Yorkshire Water yesterday doubled its efforts to bring water to the region's drought-hit cities by road. But the company also said recent rainfall meant there would now be no need for on-off rota cuts for some 600,000 people until January at the earliest.

Up to 600 road tankers will move millions of gallons a day, an operation unprecedented for a British water company. New slip roads, lorry parks and gantries carrying hoses have had to be installed.

''We're not out of the woods,'' said a spokesman. ''If people think we're crying wolf, they should come and look at the reservoirs.''

The emptiest of these are now 13 per cent full, slightly up on a week ago. But normally at this time of year they would be 80 per cent full, or 33 per cent in a bad year.

For the past 10 weeks a growing number of tankers have been taking water from Loftsome Bridge water treatment works, near Selby, more than 40 miles to Halifax and Huddersfield, the worst affected areas.

Yesterday two new tankering operations began. One will be bringing up to 25,000 tons of water a day from Long Newton reservoir, on Teesside, to reservoirs serving Leeds, using up to 300 tankers.

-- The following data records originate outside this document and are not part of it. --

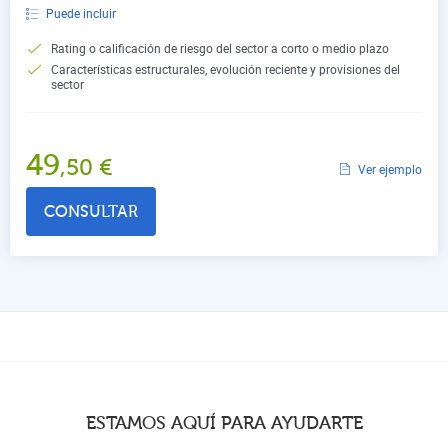
Puede incluir
Rating o calificación de riesgo del sector a corto o medio plazo
Características estructurales, evolución reciente y provisiones del
sector
49
,50
€
Ver ejemplo
CONSULTAR
ESTAMOS AQUÍ PARA AYUDARTE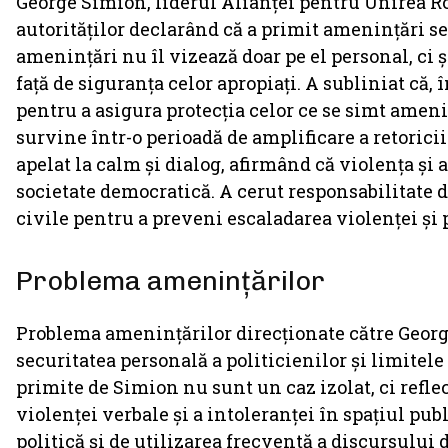
George Simion, liderul Alianței pentru Unirea Rom
autorităților declarând că a primit amenințări se
amenințări nu îl vizează doar pe el personal, ci 
față de siguranța celor apropiați. A subliniat că, 
pentru a asigura protecția celor ce se simt amenin
survine într-o perioadă de amplificare a retoricii 
apelat la calm și dialog, afirmând că violența și 
societate democratică. A cerut responsabilitate din
civile pentru a preveni escaladarea violenței și
Problema amenințărilor
Problema amenințărilor direcționate către Georg
securitatea personală a politicienilor și limite
primite de Simion nu sunt un caz izolat, ci reflec
violenței verbale și a intoleranței în spațiul pu
politică și de utilizarea frecventă a discursului 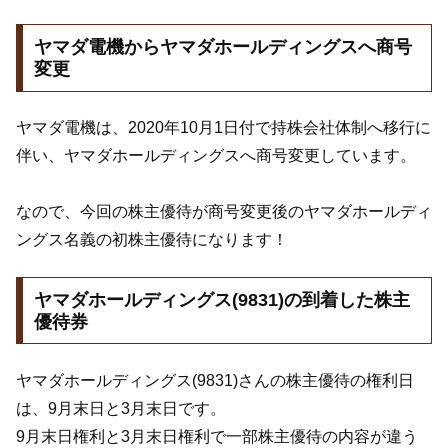
ヤマダ電機からヤマダホールディングスへ商号
変更
ヤマダ電機は、2020年10月1日付で持株会社体制へ移行に
伴い、ヤマダホールディングスへ商号変更しています。
なので、今回の株主優待が商号変更後のヤマダホールディ
ングス名義の初株主優待になります！
ヤマダホールディングス(9831)の到着した株主
優待券
ヤマダホールディングス(9831)さんの株主優待の権利日
は、9月末日と3月末日です。
9月末日権利と3月末日権利で一部株主優待の内容が違う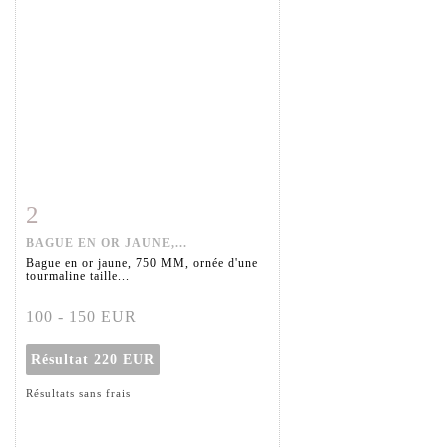
2
Fiche détaillée
Zoom
BAGUE EN OR JAUNE,...
Bague en or jaune, 750 MM, ornée d'une
tourmaline taille...
100 - 150 EUR
Résultat
220 EUR
Résultats sans frais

They will work 24 hours a day, making several of the 130-mile round trips. Much of the water they are bringing comes ultimately from Kielder Water, in Northumberland, the largest man-made reservoir in Europe, having first moved by pipeline, then the river Tees, then another pipeline to the reservoir.

The other operation is bringing water from the mains of York to Leeds, using 50 tankers. All the tankers have to be steam cleaned before they can carry water, and the total operation is costing the company about pounds 3m a week.

Yorkshire Water has brought in one of Britain's largest road freight firms, Exel Logistics, to run the entire operation from next Monday. But the owners of some small haulage firms whose tankers and drivers have been sub-contracted are warning that their pay and conditions will deteriorate sharply under the new regime.

''If this new system goes ahead it means I and many others drivers will pack up,'' said one company owner, who has hired 10 tankers and taken on drivers who were on the dole. He claimed the vehicles would have to be driven dangerously fast if they were to make any money from their contracts. Yorkshire Water said talks between sub-contractors and Exel Logistics were continuing and it would not compromise on road safety.

Last week the Government held a public inquiry into Yorkshire Water's request for an emergency drought order which would allow it to cut off households for 24 hours at a time.

The inquiry inspector's report will be with the Department of the Environment in the next few days. But John Gummer, Secretary of State for the Environment, will not have to make a decision on whether to allow the cut offs until the time comes when Yorkshire Water says it needs to implement them.